[comp.arch] IEEE FP denorms and Deming's Arithmetics With Variable Precision

aglew@urbana.mcd.mot.com (Andy-Krazy-Glew) (09/30/89)

(Is this a good place for computer arithmetic questions?)

I just read a paper by Deming in the 8th Computer Arithmetic
Symposium, which basically deflates some of the proposed alternate
arithmetics, such as level index (where a floating point number
consists of three fields: pointer, exponent, and mantissa, and the
pointer indicates how many bits are "borrowed" from the mantissa to
expand the exponent and prevent overflow or underflow) or what I call
the meta-exponential form, where a number is expressed as
exp(exp(...(exp(m)))), and you store the number of exponentiations
necessary to bring the value m within the desired range.
    Level index basically has a much larger range than normal FP,
so overflow more rarely, while the meta-exponential form can be
shown to be closed under +-*/ for a given number of bits in the
representation.
    IE. both of these representations trade range for reduced
relative precision at the extrema of the range.

Deming shows how this tradeoff moves the complexity of coding
reliable numerical software from avoiding overflow, to handling
roundoff.  
    IE. reduced precision makes rounding error analysis more
complicated.

QUESTION:
    Don't the same arguments apply to IEEE Floating Point with
denormalized numbers?  Ie. don't denormalized numbers complicate
roundoff error analysis in the same way reduced precision complicates
the other arithmetics?

Deming suggests a sticky register which tracks the least relative
precision ever used in the calculation of intermediate results, which
will give you worst-case rounding error.
    Would such a register be worthwhile tracking the most extremely
denormalized IEEE FP number encountered?
    Does anyone do this sort of thing?

--
Andy "Krazy" Glew,  Motorola MCD,    	    	    aglew@urbana.mcd.mot.com
1101 E. University, Urbana, IL 61801, USA.          {uunet!,}uiucuxc!udc!aglew
   
My opinions are my own; I indicate my company only so that the reader
may account for any possible bias I may have towards our products.

ccplumb@rose.waterloo.edu (Colin Plumb) (10/03/89)

(I'm going a bit out on a limb, since someone with more experience than I
may prove all my ideas total nonsense, but this is what I learned in
conversation with a member of the IEEE 754 standards committee.)

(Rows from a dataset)

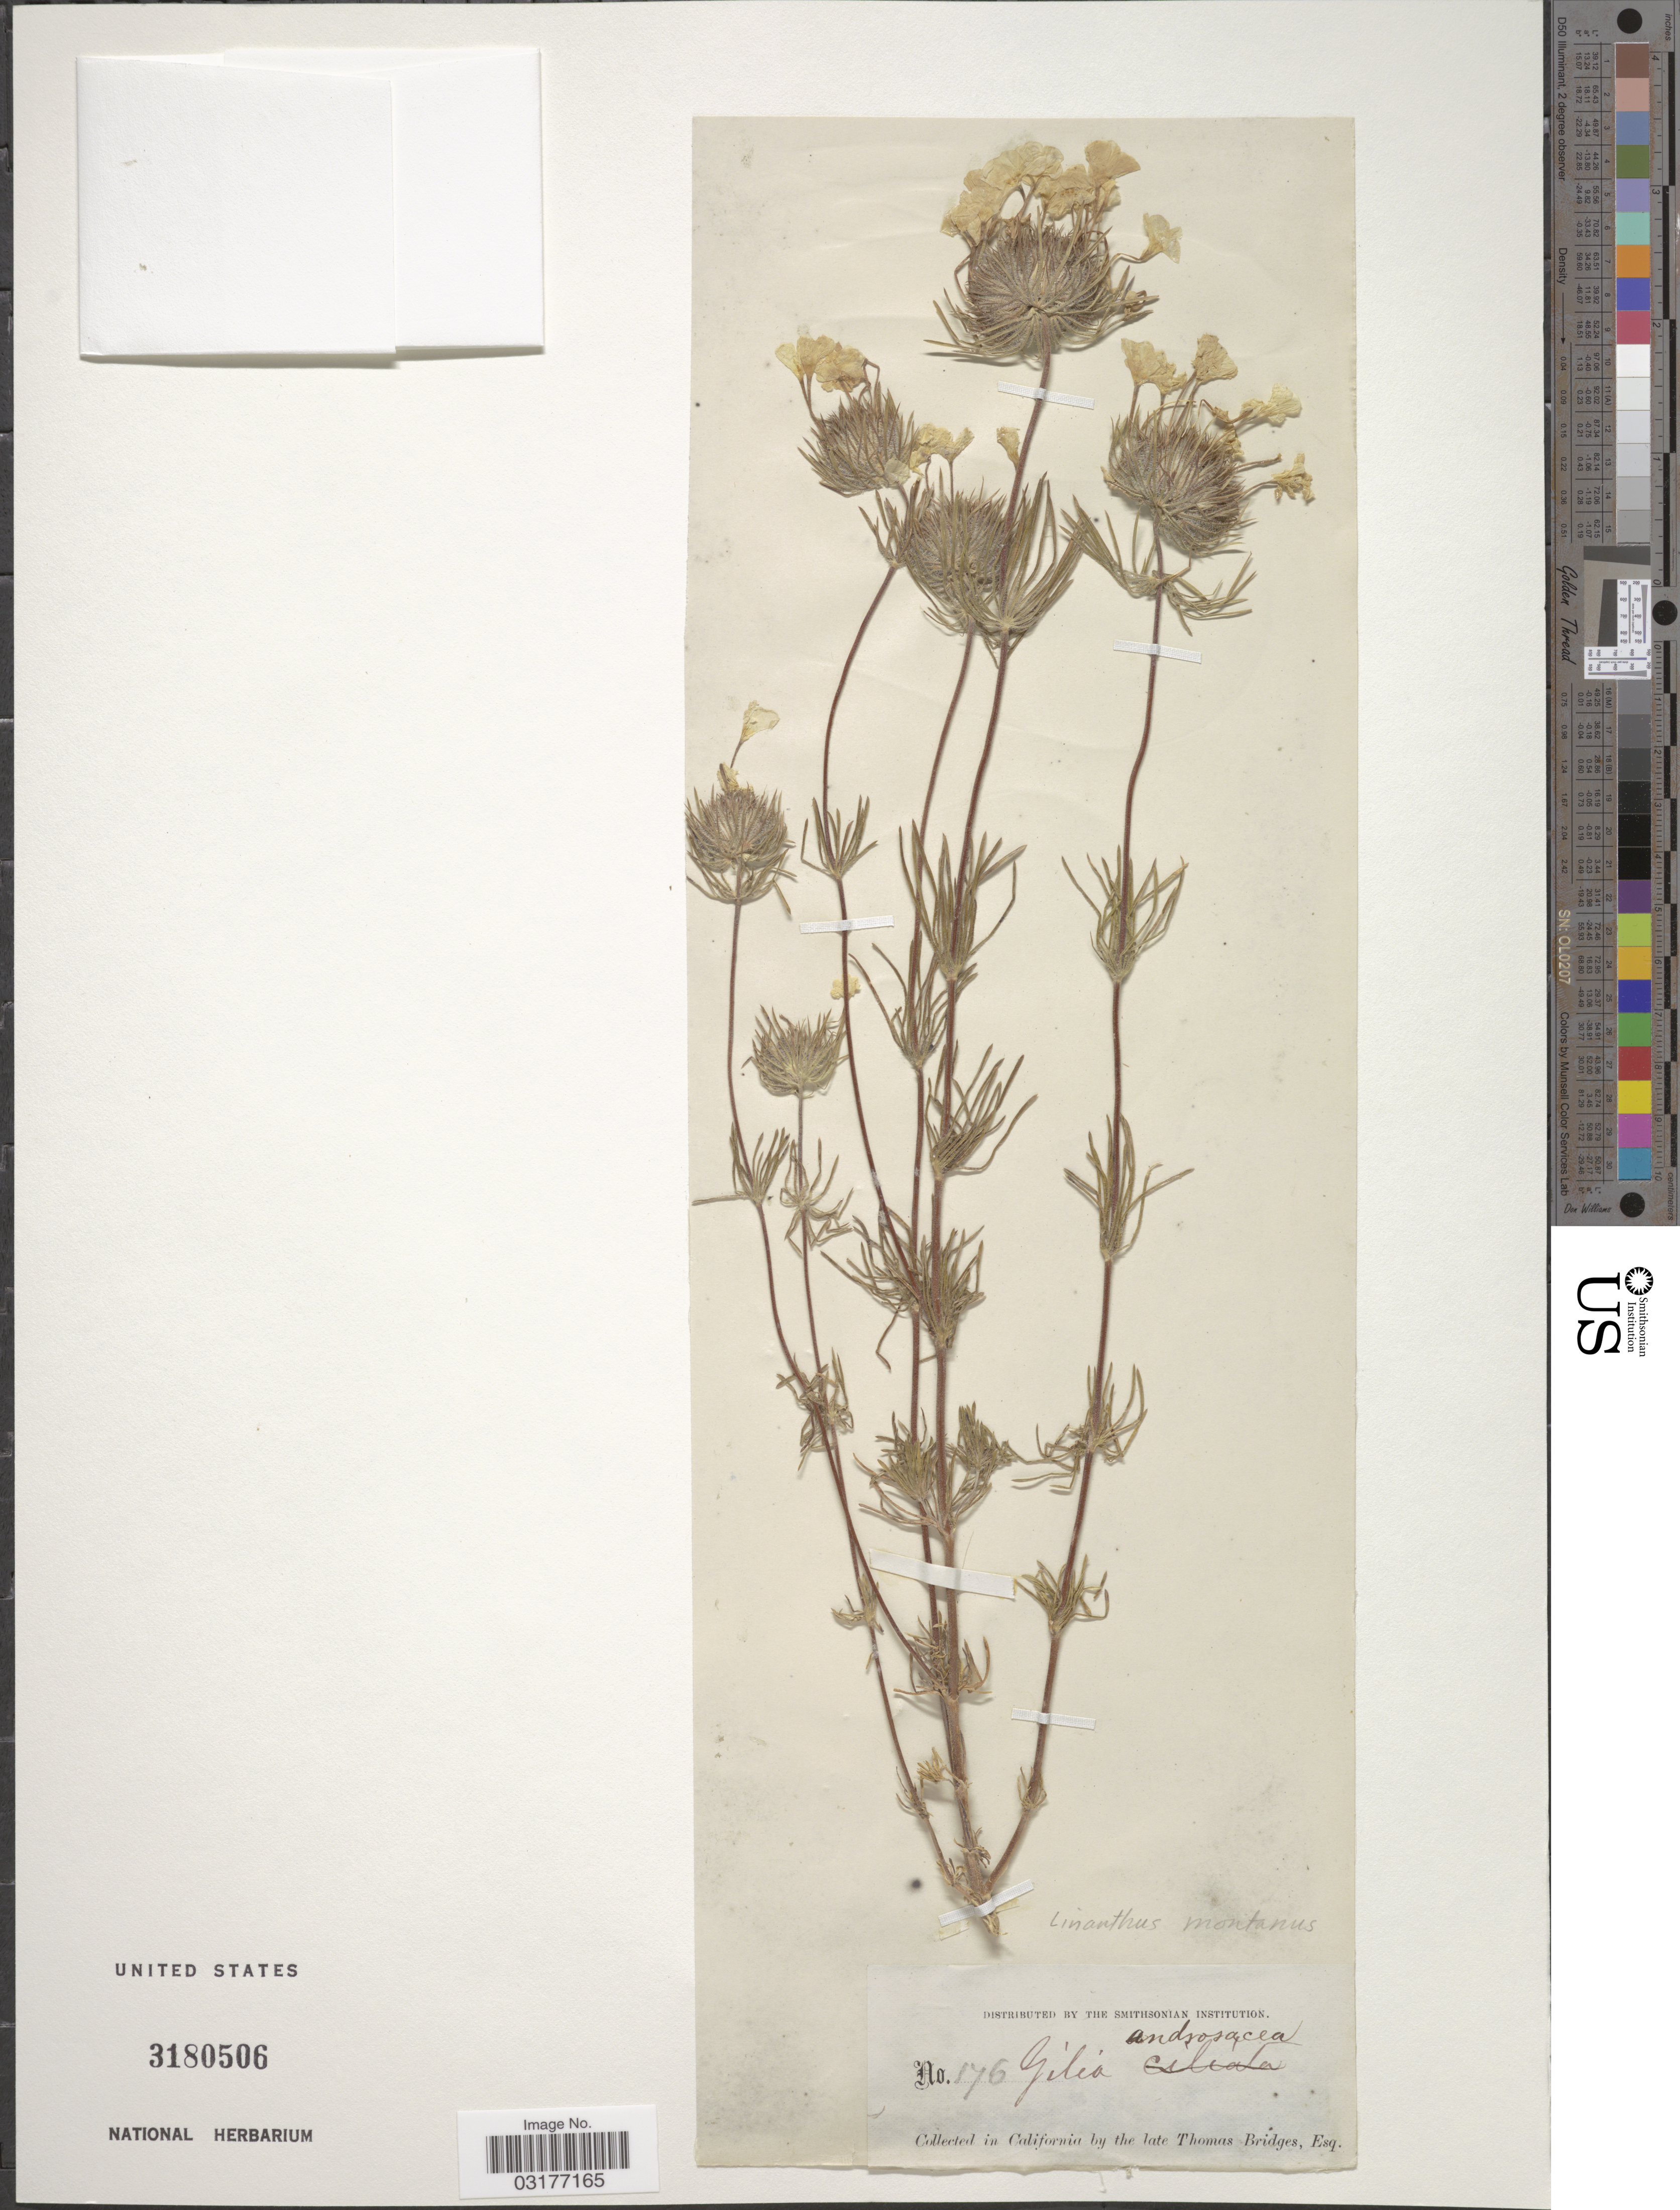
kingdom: Plantae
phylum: Tracheophyta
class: Magnoliopsida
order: Ericales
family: Polemoniaceae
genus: Leptosiphon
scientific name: Leptosiphon androsaceus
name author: Benth.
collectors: T. Bridges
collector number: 176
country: United States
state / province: California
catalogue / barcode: US 3180506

# Task requirements:
1 - Please rewrite the rows from the dataset with "collector number" replaced by "collection number", leaving everything else unchanged and the pictures out.
2 - Extend the thread on IEEE denormalized numbers by continuing from its last line.

# Responses by task:
1 -
kingdom: Plantae
phylum: Tracheophyta
class: Magnoliopsida
order: Ericales
family: Polemoniaceae
genus: Leptosiphon
scientific name: Leptosiphon androsaceus
name author: Benth.
collectors: T. Bridges
collection number: 176
country: United States
state / province: California
catalogue / barcode: US 3180506

2 -
In article <AGLEW.89Sep29135055@chant.urbana.mcd.mot.com> aglew@urbana.mcd.mot.com (Andy-Krazy-Glew) writes:
> Deming shows how this tradeoff moves the complexity of coding
> reliable numerical software from avoiding overflow, to handling
> roundoff.  
>     IE. reduced precision makes rounding error analysis more
> complicated.

True.  There are some really useful axioms binary floating-point obeys
that, say, IBM-style base-16 stuff doesn't.  E.g. a+b/2 lies on the closed
interval between a and b.  In base-16, of a and b both have the high bit
of the high 4-bit digit set, then adding them causes you to shift by 4
bits at once, dropping 3 off the bottom.  Dividing by 2 causes 0's to be
shifted in and makes a mess of things.  This can happen anywhere you can lose
more than 1 bit of mantissa in an addition step, such as variable-size
exponent encodings.

> QUESTION:
>     Don't the same arguments apply to IEEE Floating Point with
> denormalized numbers?  Ie. don't denormalized numbers complicate
> roundoff error analysis in the same way reduced precision complicates
> the other arithmetics?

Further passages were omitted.